Трактирщик облегченно выдохнул, глядя вслед литтаду, тяжелой походкой покидающего камору. Посторонившись с его дороги, в комнату робко заглянула рыжая служанка. Приоткрыла рот, увидев ратников.
- А чегой-то тут?
- Постоялец помер. Видать, важной птицей был, вишь как сурьезно всё.
- Поня-атно, -  протянула служанка. 
- Чего тебе понятно? – вдруг рассердился трактирщик. – Не стой столбом, бестолковая твоя голова. Распорядись насчет телеги, тело в гарнизон отвезти надобно. 
Через неделю глава Тайного ведомства, внутренне трепеща, стоял в покоях его высочества принца Сарлиса и ждал, пока тот прочтет доклад.
- Это всё, что вам удалось выяснить?  – опустив руку со свитком, принц покосился на потупившегося эльфа в темно-синем форменном камзоле с золотым генеральским кантом на плече.
- К сожалению, да. Это был простой каторжник, заклейменный пират.
- Он был не просто каторжник, а ценный свидетель. Какие сведения по нему дало    Ведомство наказаний?
- С таким именем значились трое. Наиболее подходящий по возрасту – Мэтт Бур. Приговорен к повешению за пиратство и разбой, помилован в честь дня рождения её величества королевы, отправлен на каторжные работы. По записям  конвоя, до места не доехал – умер в пути от несварения. 

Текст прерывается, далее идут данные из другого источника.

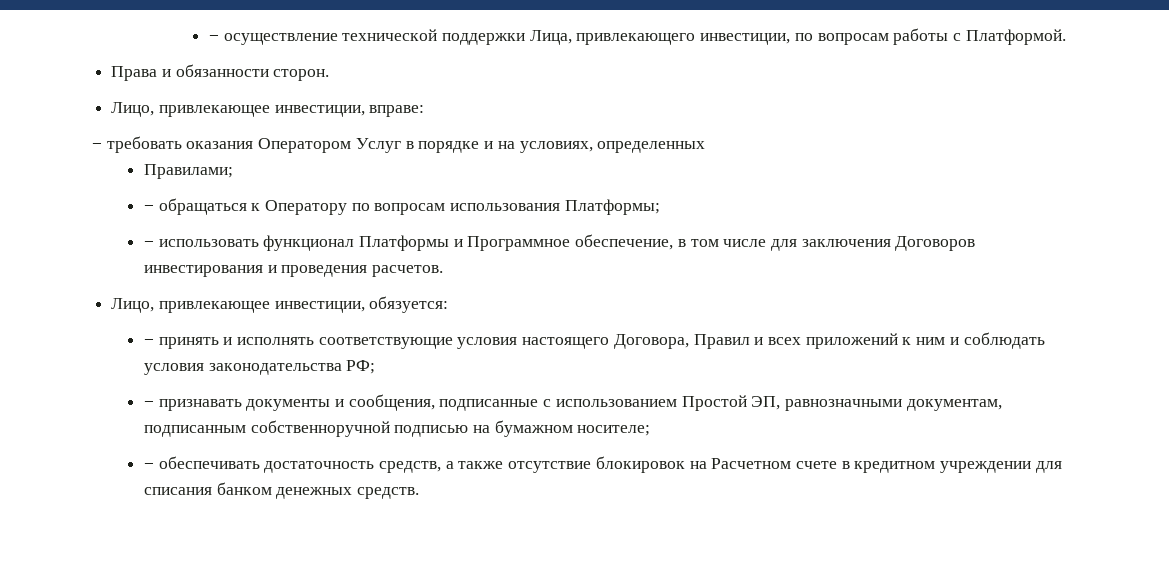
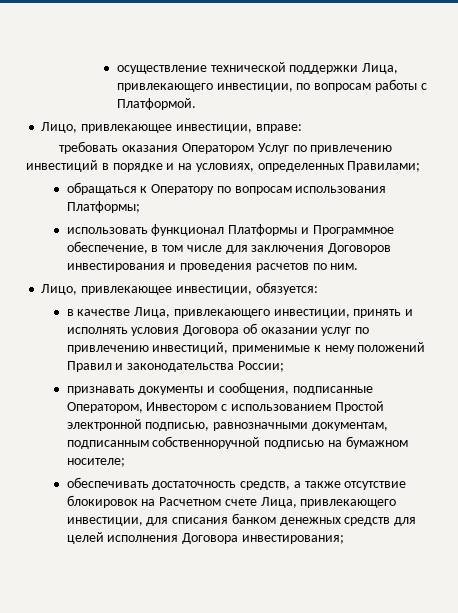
[208,35,219,41] − -> (116, 69) none
[111,64,330,81] // Права и обязанности сторон. -> (196, 104) none
[92,143,102,149] − -> (302, 128) none
(401, 145) none -> [292,145,393,154] [26,160,98,172] по привлечению инвестиций
(706, 147) // -> (344, 167) none
[143,205,154,211] − -> (421, 166) none
[143,241,154,247] − -> (140, 207) none
[371,265,443,277] расчетов. -> [255,263,359,272] расчетов по ним.
[143,332,1045,349] [143,360,376,375] [143,401,154,407] − принять и исполнять соответствующие условия настоящего Договора, Правил и всех приложений к ним и соблюдать условия законодательства РФ; // − -> [66,307,414,318] [66,323,370,336] [66,342,426,354] [66,361,284,372] в качестве Лица, привлекающего инвестиции, принять и исполнять условия Договора об оказании услуг по привлечению инвестиций, применимые к нему положений Правил и законодательства России; //
(539, 405) none -> [66,402,218,413] Оператором, Инвестором
[751,396,781,410] ЭП, -> [66,419,210,431] электронной подписью,
[143,463,154,469] − -> (125, 462) none
[841,461,1032,473] в кредитном учреждении -> [260,497,397,508] [66,517,143,526] Лица, привлекающего инвестиции,
[356,487,419,499] средств. -> [344,517,417,526] [66,532,344,544] средств для целей исполнения Договора инвестирования;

Принц невесело усмехнулся.
- А потом умер еще раз по той же причине. Судя по информации Ведомства наказаний, корабли в Жемчужном и Южном морях терроризируют покойники. 
- Возможно, он сбежал с этапа. А сбежав, решил сдать своих подельников по каким-то причинам. В его вещах было это.
Эльф протянул Сарлису обрывок рогожи и клочок бумаги. Встряхнув ткань, принц увидел красный оттиск печати, каким отмечали принадлежащие королевскому торговому дому грузы.  Взглянув на развернутую бумагу, Сарлис озадаченно свел брови.
- А это что?
Глава из Тайного ведомства пожал плечами, глядя на коряво нарисованное изображение – солнце, восходящее из-за трех зубчатых башен.
- Я не уверен… Но похоже на герб.
- Чей? Не припомню такого в маверранумской геральдике.
- Не знаю, ваше высочество. Раньше мне его тоже видеть не приходилось.  Откуда-то издалека, наверное. А может, это тайный знак или клеймо какой-нибудь пиратской шайки.
- Выясни.
Глава Тайного ведомства согласно наклонил голову. Сарлис вздохнул, покосившись на бумажный обрывок.
- Давно пора ужесточить меры в отношении пиратов, вплоть до запрета на помилование. Но интуиция подсказывает мне, что за разбойничьими капитанами стоит кто-то более значительный и опасный. Кто-то, чья тень пропитывает чернотой их паруса. И перспектива разрастания этой тени меня настораживает.